— WHAT NEEDS TO BE DONE —
Present the count of lines in the entries below that hold "bien", and present nothing else.

— GIVEN INFORMATION —
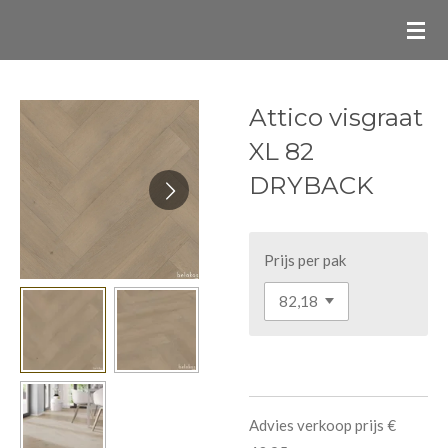
Ga
direct
naar
de
Attico visgraat
hoofdinhoud
XL 82
DRYBACK
Prijs per pak
Advies verkoop prijs €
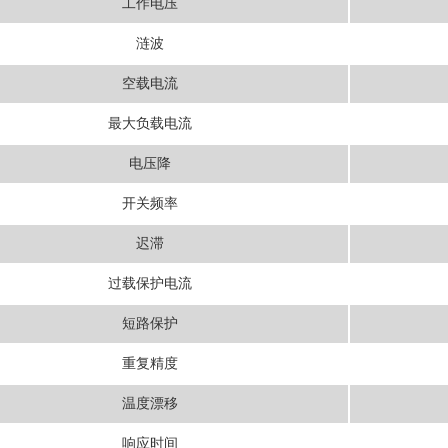
工作电压
涟波
空载电流
最大负载电流
电压降
开关频率
迟滞
过载保护电流
短路保护
重复精度
温度漂移
响应时间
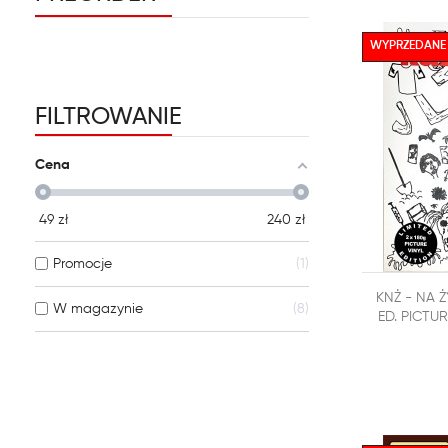
WYPRZEDANE
FILTROWANIE
Cena
49
zł
240
zł
Promocje
1

KNŻ - NA Ż
DODAJ DO
W magazynie
8
ED. PICTU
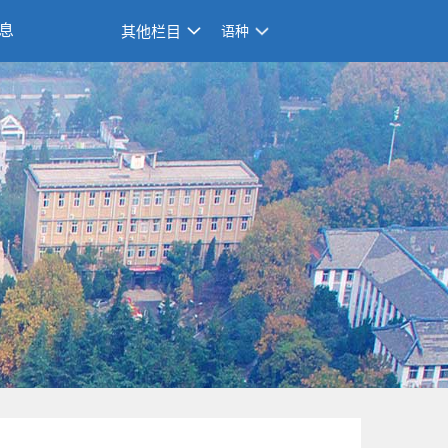
息
其他栏目
语种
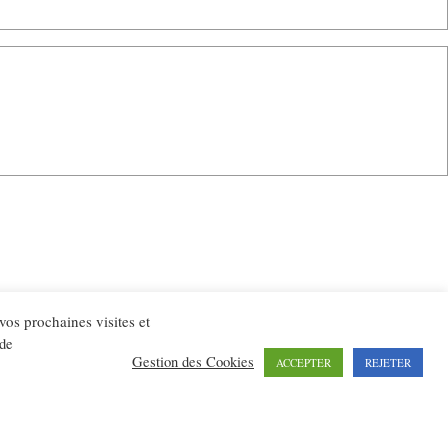
 vos prochaines visites et
té
Plan du site
 de
Gestion des Cookies
ACCEPTER
REJETER
a promotion du jazz dans notre région.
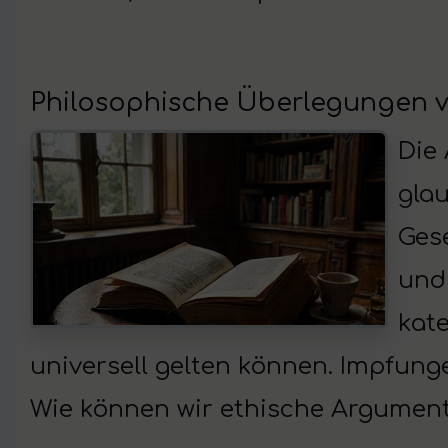
Philosophische Überlegungen 
Die
glau
Gese
und
kate
universell gelten können. Impfung
Wie können wir ethische Argumen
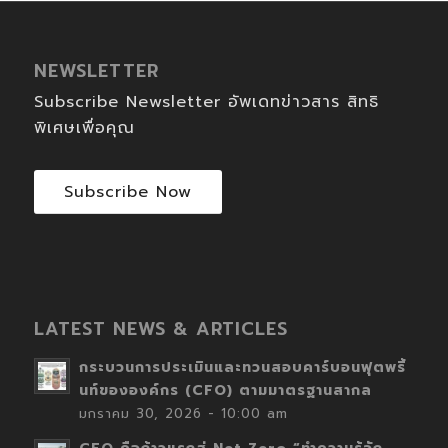
NEWSLETTER
Subscribe Newsletter อัพเดทข่าวสาร สิทธิ
พิเศษเพื่อคุณ
Subscribe Now
LATEST NEWS & ARTICLES
กระบวนการประเมินและทวนสอบคาร์บอนฟุตพริ้
นท์ขององค์กร (CFO) ตามมาตรฐานสากล
มกราคม 30, 2026 - 10:00 am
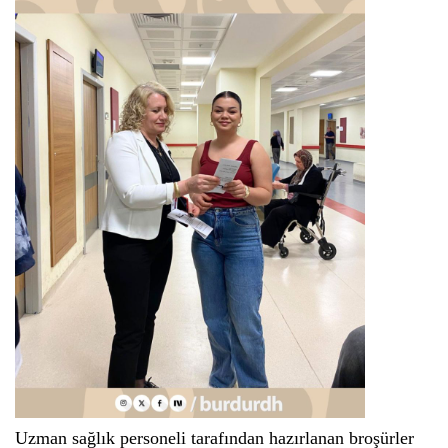
Uzman sağlık personeli tarafından hazırlanan broşürler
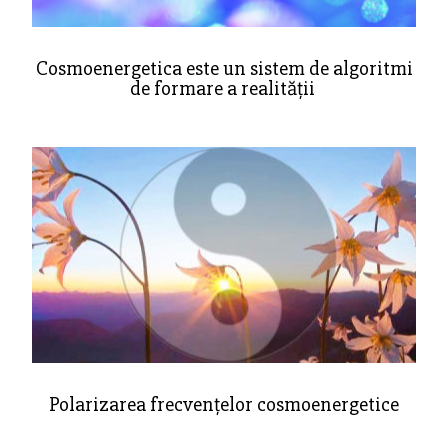
Cosmoenergetica este un sistem de algoritmi
de formare a realității
Polarizarea frecvențelor cosmoenergetice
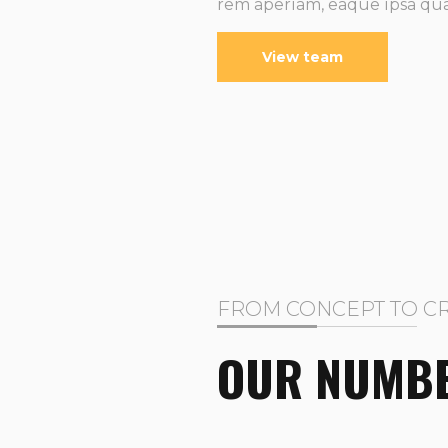
rem aperiam, eaque ipsa quae
View team
FROM CONCEPT TO C
OUR NUMB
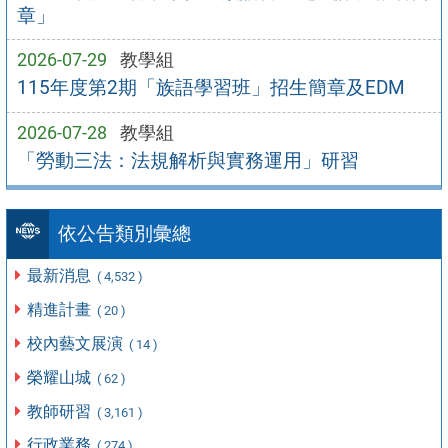
章」
2026-07-29
教學組
115年度第2期「族語學習班」招生簡章及EDM
2026-07-28
教學組
「勞動三法：法規解析與實務運用」研習
依公告類別彙總
最新消息
( 4,532 )
精進計畫
( 20 )
校內藝文展演
( 14 )
榮耀山城
( 62 )
教師研習
( 3,161 )
行政業務
( 274 )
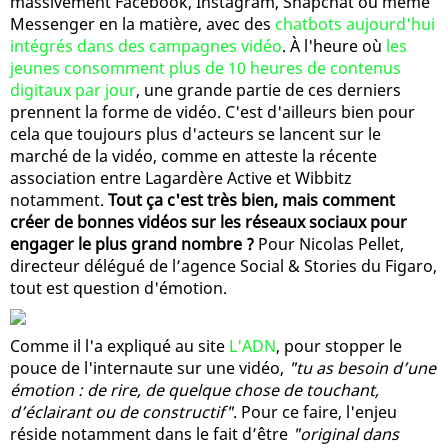
massivement Facebook, Instagram, Snapchat ou même
Messenger en la matière, avec des
chatbots aujourd'hui
intégrés dans des campagnes vidéo
. À l'heure où
les
jeunes consomment plus de 10 heures de contenus
digitaux par jour
, une grande partie de ces derniers
prennent la forme de vidéo. C'est d'ailleurs bien pour
cela que toujours plus d'acteurs se lancent sur le
marché de la vidéo, comme en atteste la récente
association entre Lagardère Active et Wibbitz
notamment.
Tout ça c'est très bien, mais comment
créer de bonnes vidéos sur les réseaux sociaux pour
engager le plus grand nombre ?
Pour Nicolas Pellet,
directeur délégué de l’agence Social & Stories du Figaro,
tout est question d'émotion.
Comme il l'a expliqué au site
L'ADN
, pour stopper le
pouce de l'internaute sur une vidéo,
"tu as besoin d’une
émotion : de rire, de quelque chose de touchant,
d’éclairant ou de constructif"
. Pour ce faire, l'enjeu
réside notamment dans le fait d’être
"original dans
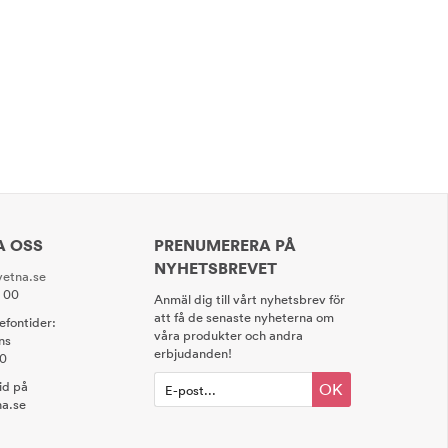
A OSS
PRENUMERERA PÅ
NYHETSBREVET
etna.se
0 00
Anmäl dig till vårt nyhetsbrev för
att få de senaste nyheterna om
lefontider:
våra produkter och andra
ns
erbjudanden!
00
tid på
OK
a.se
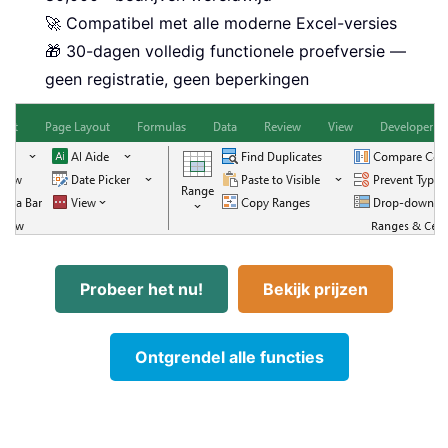
🚀 Compatibel met alle moderne Excel-versies
🎁 30-dagen volledig functionele proefversie —
geen registratie, geen beperkingen
Probeer het nu!
Bekijk prijzen
Ontgrendel alle functies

— TASK RESPONSE —
2